Aim of the exercise:
Which lines of the material contain the word "pinky"? Show each one.

Dataset extract:

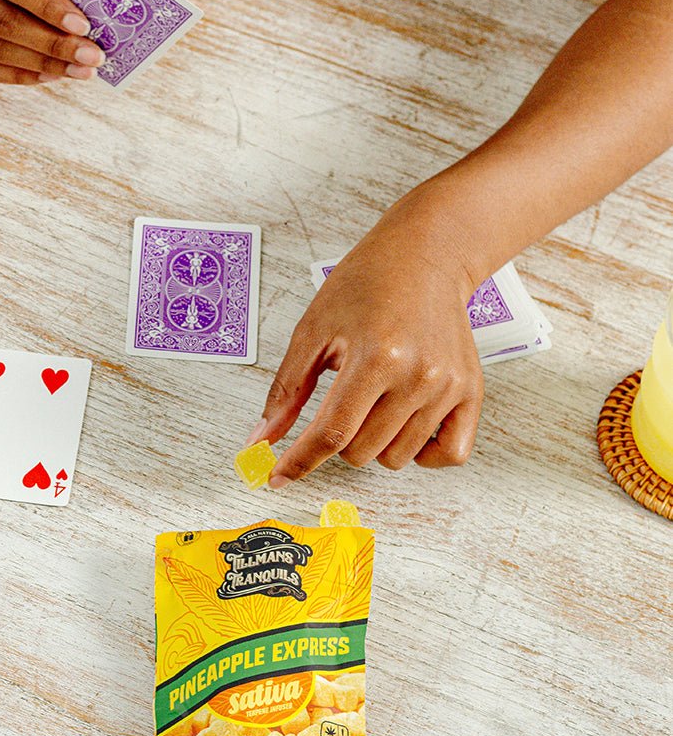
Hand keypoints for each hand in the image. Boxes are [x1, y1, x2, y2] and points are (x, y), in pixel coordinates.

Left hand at [250, 228, 484, 481]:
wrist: (424, 258)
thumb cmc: (366, 286)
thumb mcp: (314, 330)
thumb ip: (287, 389)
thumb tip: (262, 439)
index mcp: (376, 357)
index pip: (331, 432)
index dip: (299, 461)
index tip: (278, 477)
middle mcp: (419, 376)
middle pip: (360, 452)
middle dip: (337, 440)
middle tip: (341, 400)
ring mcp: (450, 387)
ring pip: (396, 458)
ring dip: (374, 444)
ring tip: (373, 400)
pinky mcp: (472, 392)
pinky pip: (449, 455)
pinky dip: (421, 453)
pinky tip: (403, 425)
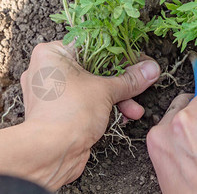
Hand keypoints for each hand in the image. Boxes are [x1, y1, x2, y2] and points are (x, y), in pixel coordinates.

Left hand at [20, 41, 160, 188]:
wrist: (50, 153)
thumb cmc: (69, 112)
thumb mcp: (105, 90)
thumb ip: (130, 79)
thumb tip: (150, 69)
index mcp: (51, 53)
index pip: (91, 44)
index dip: (118, 53)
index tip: (138, 60)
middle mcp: (47, 69)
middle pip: (93, 67)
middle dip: (120, 81)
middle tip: (140, 83)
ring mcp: (50, 92)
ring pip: (90, 87)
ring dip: (116, 97)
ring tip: (135, 109)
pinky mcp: (57, 111)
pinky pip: (84, 102)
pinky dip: (102, 107)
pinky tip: (123, 116)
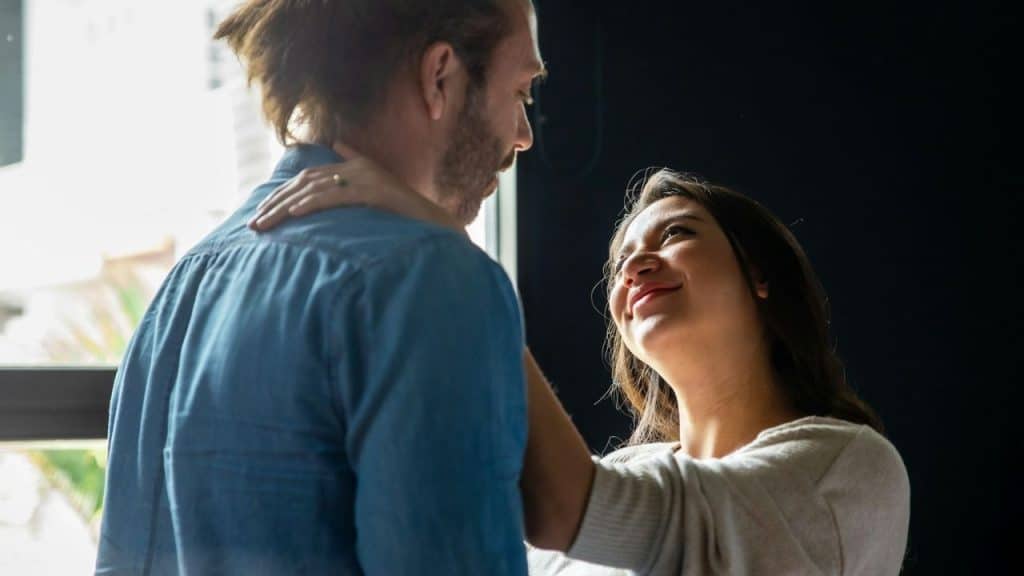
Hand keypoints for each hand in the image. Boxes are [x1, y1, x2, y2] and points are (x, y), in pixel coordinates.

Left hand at [248, 156, 462, 233]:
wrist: (435, 225)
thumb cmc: (406, 216)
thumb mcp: (378, 188)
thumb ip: (356, 163)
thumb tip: (338, 144)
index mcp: (355, 168)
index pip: (308, 179)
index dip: (282, 195)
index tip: (262, 214)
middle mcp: (358, 169)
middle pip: (306, 182)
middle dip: (276, 203)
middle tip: (254, 224)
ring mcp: (367, 179)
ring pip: (316, 190)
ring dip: (286, 207)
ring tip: (266, 223)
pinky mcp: (374, 192)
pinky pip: (337, 196)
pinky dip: (314, 203)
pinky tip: (295, 213)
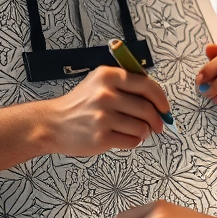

Solution:
pinky mcp: (472, 392)
pinky pip: (449, 455)
pinky dip: (421, 453)
pinky tip: (403, 425)
pinky mcp: (57, 111)
pinky pip: (84, 102)
pinky dip: (102, 107)
pinky tip: (123, 116)
pinky mcp: (374, 192)
pinky pip: (337, 196)
pinky dip: (314, 203)
pinky tip: (295, 213)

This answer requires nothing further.